"""

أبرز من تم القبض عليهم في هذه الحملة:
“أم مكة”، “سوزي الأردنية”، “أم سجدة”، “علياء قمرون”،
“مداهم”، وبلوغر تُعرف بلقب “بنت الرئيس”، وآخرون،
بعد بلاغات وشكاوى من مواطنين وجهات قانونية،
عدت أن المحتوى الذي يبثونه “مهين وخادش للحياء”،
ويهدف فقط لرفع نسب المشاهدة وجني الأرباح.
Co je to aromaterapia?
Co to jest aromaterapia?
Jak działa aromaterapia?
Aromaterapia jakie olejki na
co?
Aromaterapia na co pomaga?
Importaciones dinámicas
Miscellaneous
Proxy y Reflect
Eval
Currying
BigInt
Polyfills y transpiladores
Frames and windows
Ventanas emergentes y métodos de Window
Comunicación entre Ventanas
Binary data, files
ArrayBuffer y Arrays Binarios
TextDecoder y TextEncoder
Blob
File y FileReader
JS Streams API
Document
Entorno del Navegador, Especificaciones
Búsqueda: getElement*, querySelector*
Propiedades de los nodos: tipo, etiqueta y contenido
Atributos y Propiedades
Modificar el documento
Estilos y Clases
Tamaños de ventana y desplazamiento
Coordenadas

"""
"""

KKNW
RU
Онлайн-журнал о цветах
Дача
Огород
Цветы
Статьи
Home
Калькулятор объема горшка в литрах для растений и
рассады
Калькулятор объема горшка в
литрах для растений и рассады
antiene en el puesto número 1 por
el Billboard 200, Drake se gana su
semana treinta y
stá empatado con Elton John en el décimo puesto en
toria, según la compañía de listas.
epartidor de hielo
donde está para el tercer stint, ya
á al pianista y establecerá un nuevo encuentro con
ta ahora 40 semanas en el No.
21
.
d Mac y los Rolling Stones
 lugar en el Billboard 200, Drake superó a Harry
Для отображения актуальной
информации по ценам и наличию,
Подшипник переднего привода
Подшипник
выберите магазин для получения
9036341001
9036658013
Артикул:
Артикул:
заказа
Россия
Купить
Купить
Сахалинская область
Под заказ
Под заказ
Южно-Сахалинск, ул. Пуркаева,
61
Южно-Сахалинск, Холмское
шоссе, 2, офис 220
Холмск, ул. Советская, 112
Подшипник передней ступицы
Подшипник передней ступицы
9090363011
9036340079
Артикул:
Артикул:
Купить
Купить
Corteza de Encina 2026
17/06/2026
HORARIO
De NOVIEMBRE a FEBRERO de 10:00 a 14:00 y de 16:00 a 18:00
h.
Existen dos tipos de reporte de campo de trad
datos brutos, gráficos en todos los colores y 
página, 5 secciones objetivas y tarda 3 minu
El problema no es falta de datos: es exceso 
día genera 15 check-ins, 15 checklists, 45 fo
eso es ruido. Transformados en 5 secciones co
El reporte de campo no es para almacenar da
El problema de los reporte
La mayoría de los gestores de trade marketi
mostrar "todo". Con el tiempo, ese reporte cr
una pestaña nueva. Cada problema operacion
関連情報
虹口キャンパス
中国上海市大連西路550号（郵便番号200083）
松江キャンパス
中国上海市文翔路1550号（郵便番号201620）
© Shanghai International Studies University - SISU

"""

◆ Task objective: Rewrite the lines between the one holding "أبرز من تم القبض" and the one holding "Modificar el documento", inclusive, with "Ventanas" changed to "Pestañas" wherever it appears and nothing else altered.

◆ Response to this task:
أبرز من تم القبض عليهم في هذه الحملة:
“أم مكة”، “سوزي الأردنية”، “أم سجدة”، “علياء قمرون”،
“مداهم”، وبلوغر تُعرف بلقب “بنت الرئيس”، وآخرون،
بعد بلاغات وشكاوى من مواطنين وجهات قانونية،
عدت أن المحتوى الذي يبثونه “مهين وخادش للحياء”،
ويهدف فقط لرفع نسب المشاهدة وجني الأرباح.
Co je to aromaterapia?
Co to jest aromaterapia?
Jak działa aromaterapia?
Aromaterapia jakie olejki na
co?
Aromaterapia na co pomaga?
Importaciones dinámicas
Miscellaneous
Proxy y Reflect
Eval
Currying
BigInt
Polyfills y transpiladores
Frames and windows
Pestañas emergentes y métodos de Window
Comunicación entre Pestañas
Binary data, files
ArrayBuffer y Arrays Binarios
TextDecoder y TextEncoder
Blob
File y FileReader
JS Streams API
Document
Entorno del Navegador, Especificaciones
Búsqueda: getElement*, querySelector*
Propiedades de los nodos: tipo, etiqueta y contenido
Atributos y Propiedades
Modificar el documento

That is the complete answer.